Request:
Count how many lines in the following data hold the word "Pori". Your answer is the number and nothing else.

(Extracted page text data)
=-=-=

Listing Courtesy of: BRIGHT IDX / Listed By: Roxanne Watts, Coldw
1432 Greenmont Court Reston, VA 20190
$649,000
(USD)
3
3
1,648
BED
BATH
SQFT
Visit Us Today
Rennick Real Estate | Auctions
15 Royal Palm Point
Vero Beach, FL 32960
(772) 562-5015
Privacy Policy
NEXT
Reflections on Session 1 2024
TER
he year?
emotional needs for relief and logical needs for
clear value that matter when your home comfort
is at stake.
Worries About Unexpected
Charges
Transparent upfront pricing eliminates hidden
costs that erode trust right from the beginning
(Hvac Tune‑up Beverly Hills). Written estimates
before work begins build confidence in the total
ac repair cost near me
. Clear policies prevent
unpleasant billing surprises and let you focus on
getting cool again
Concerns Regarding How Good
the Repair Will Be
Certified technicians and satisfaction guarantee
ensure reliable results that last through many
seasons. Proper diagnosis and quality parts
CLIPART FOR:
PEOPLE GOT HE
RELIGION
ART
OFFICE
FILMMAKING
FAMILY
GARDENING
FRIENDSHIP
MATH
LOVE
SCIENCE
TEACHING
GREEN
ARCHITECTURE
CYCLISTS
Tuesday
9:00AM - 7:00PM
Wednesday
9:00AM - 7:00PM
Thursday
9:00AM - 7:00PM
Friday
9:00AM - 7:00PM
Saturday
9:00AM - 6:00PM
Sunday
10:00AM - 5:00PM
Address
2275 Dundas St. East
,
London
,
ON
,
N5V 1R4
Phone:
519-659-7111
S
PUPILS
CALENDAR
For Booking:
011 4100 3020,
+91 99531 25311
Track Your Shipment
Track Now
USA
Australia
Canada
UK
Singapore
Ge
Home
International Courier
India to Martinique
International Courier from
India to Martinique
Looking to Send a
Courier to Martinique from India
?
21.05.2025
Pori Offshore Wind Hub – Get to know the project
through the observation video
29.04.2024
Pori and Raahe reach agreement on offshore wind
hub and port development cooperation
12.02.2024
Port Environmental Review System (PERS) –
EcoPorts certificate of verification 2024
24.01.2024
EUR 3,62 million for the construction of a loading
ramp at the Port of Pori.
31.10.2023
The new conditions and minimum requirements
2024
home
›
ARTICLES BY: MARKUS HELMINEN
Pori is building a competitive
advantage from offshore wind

=-=-=

Your response:
4